The nurse and the doctor were there. Rhoda was standing by the window. His mother was crying softly in a chair and Edward was sitting in front of the fire, not looking at anyone. Her parents were there, too, and they all looked so distressed that Gil knew she was not going to get better. He had not noticed until then that the room was different from how it had been when he and Helen had shared a bed. In those days there were always flowers and books, writing materials, pretty covers on the chairs and colourful bedclothes. Now it was all white and there was nothing to relieve it as though, he thought scarcely able to form it in his mind, she had attempted to recreate their bedroom in the house at the top of the mountain. There were white curtains at the windows which would not keep out the bitter autumn weather. Where had those come from? Had she so desperately needed somebody that she tried to recreate that time?

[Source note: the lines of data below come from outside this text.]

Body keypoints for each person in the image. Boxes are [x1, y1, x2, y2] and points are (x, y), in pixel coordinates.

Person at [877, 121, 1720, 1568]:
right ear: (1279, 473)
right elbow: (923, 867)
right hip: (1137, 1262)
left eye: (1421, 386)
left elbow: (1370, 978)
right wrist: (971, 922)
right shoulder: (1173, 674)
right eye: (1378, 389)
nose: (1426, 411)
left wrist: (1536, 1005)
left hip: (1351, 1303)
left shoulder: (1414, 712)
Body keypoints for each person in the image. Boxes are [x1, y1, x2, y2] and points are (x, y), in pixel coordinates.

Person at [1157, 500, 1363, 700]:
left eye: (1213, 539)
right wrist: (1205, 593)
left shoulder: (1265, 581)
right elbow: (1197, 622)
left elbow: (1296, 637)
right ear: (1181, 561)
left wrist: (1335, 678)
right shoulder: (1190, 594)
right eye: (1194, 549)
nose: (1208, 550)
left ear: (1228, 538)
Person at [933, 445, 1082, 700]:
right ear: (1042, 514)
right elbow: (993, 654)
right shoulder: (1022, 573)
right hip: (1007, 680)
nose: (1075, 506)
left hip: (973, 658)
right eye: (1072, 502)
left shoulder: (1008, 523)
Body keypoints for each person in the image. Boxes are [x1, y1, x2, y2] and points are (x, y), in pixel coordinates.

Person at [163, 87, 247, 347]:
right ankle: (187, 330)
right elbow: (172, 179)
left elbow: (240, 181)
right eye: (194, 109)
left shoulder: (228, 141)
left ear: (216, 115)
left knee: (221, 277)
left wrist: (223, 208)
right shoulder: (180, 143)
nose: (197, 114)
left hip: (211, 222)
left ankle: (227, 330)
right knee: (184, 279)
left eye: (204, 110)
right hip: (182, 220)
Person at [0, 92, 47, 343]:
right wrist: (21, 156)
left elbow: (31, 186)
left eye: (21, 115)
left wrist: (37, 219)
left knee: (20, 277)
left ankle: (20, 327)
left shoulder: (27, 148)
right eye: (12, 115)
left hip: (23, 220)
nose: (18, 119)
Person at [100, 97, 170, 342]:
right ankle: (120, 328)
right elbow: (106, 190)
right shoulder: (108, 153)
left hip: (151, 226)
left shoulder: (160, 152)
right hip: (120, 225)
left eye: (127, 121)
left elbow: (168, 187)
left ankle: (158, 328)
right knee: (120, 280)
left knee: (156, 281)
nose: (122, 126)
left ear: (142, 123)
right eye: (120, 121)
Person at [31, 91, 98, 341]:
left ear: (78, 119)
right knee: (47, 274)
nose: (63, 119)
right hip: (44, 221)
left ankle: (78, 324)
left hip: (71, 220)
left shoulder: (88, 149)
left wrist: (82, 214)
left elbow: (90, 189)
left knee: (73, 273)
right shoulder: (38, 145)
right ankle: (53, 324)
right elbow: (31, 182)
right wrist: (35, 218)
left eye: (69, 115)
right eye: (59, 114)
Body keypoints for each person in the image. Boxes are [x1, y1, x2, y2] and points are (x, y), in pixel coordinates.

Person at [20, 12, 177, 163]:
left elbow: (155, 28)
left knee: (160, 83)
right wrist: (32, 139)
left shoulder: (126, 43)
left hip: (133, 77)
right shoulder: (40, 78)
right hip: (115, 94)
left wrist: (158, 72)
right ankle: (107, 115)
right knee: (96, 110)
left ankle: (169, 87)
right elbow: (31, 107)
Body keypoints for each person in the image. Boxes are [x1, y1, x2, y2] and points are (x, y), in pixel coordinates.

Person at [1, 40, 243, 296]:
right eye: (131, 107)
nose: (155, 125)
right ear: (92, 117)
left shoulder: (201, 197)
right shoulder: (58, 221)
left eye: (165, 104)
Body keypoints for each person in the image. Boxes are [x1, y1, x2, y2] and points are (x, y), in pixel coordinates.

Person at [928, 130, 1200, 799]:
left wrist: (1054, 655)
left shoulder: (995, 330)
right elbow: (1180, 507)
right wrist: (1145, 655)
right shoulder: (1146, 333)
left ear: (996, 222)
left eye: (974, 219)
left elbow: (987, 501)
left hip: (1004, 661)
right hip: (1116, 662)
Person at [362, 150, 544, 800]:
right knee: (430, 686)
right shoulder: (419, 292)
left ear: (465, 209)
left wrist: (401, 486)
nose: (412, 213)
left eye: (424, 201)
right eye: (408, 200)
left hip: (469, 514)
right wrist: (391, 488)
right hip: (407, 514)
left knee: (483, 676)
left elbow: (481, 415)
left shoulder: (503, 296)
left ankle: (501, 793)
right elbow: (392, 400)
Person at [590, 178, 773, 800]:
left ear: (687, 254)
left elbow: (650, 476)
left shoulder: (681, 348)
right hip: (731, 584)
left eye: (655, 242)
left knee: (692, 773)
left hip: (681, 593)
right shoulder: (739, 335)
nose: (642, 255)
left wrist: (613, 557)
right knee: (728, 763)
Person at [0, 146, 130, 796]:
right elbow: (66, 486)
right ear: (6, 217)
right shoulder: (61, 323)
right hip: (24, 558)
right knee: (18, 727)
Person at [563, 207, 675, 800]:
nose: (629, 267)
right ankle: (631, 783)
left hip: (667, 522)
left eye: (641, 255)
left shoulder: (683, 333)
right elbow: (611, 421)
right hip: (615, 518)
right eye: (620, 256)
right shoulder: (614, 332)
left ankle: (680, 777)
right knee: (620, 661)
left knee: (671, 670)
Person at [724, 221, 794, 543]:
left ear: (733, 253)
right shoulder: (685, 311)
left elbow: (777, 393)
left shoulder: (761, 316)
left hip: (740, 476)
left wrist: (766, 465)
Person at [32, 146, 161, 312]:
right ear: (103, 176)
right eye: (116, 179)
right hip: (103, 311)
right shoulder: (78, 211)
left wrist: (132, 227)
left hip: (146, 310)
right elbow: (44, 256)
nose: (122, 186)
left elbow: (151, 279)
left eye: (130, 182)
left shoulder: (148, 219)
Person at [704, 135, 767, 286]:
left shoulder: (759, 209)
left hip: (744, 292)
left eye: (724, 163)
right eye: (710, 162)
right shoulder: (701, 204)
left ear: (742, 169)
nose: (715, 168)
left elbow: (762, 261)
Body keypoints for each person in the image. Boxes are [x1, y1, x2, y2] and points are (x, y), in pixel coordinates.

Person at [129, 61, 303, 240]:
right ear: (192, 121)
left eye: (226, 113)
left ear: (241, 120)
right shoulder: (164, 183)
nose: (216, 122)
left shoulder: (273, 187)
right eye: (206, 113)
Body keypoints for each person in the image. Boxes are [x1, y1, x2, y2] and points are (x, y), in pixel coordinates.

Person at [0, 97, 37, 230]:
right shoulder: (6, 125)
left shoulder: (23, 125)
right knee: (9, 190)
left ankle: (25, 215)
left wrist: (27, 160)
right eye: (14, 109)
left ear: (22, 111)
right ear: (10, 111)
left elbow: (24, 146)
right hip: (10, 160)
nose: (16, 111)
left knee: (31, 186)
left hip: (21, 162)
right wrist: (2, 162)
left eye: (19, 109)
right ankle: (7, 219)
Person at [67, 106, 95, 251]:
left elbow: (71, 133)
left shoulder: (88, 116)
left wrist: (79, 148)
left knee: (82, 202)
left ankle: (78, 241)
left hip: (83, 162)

She opened her eyes and said his name. She had aged several years since the night before and her face was almost transparent. So was the hand she stretched out to him. He went to her, sat down on the bed beside her and took her hand.

‘I was waiting for you to come,’ she said.

‘I’m here.’

‘It’s so hot. It’s always so hot. Ask for some water.’

Gil put the glass to her lips and she swallowed a little.

Beyond the white curtains he could see the cold winter night, with lots of stars. He could remember lying in bed with her, watching those same stars, the windows flung back wide in spite of the cold because she had said that night was too pretty to be closed out. There was a white sheen upon the lawns; he had seen it coming back in the carriage. He had been so happy the night before. He ought to have known that such things could not last more than a few hours. He wanted to cry. He wanted to tell her that he loved her.

‘Everything is so white,’ she said. ‘Isn’t that good? I do love you.’

‘I love you too.’

The room was silent. It had been silent before, but the atmosphere changed then. They might think it just a sick woman’s rantings, but it was hardly appropriate that, with her husband in the room, she should tell his brother that she loved him. Not that anyone would expect her to say such a thing to the husband Edward had been to her.